### What to do
Leave the images out and write out each entry exactly as shown.
-.-.-
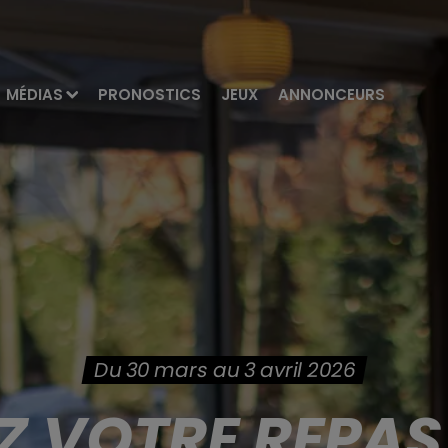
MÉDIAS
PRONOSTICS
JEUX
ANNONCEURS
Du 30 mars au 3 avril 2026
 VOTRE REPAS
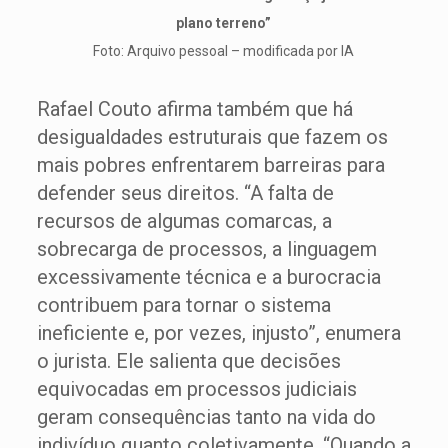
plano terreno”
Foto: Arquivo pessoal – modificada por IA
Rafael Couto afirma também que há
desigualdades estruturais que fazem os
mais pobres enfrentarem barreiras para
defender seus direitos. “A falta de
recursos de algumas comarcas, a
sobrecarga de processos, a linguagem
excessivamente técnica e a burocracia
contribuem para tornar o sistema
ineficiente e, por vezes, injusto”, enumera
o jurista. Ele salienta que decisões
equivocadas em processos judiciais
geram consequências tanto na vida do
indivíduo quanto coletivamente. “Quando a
-.-.-
### Solution to this task
MÉDIAS
PRONOSTICS
JEUX
ANNONCEURS
Du 30 mars au 3 avril 2026
 VOTRE REPAS
plano terreno”
Foto: Arquivo pessoal – modificada por IA
Rafael Couto afirma também que há
desigualdades estruturais que fazem os
mais pobres enfrentarem barreiras para
defender seus direitos. “A falta de
recursos de algumas comarcas, a
sobrecarga de processos, a linguagem
excessivamente técnica e a burocracia
contribuem para tornar o sistema
ineficiente e, por vezes, injusto”, enumera
o jurista. Ele salienta que decisões
equivocadas em processos judiciais
geram consequências tanto na vida do
indivíduo quanto coletivamente. “Quando a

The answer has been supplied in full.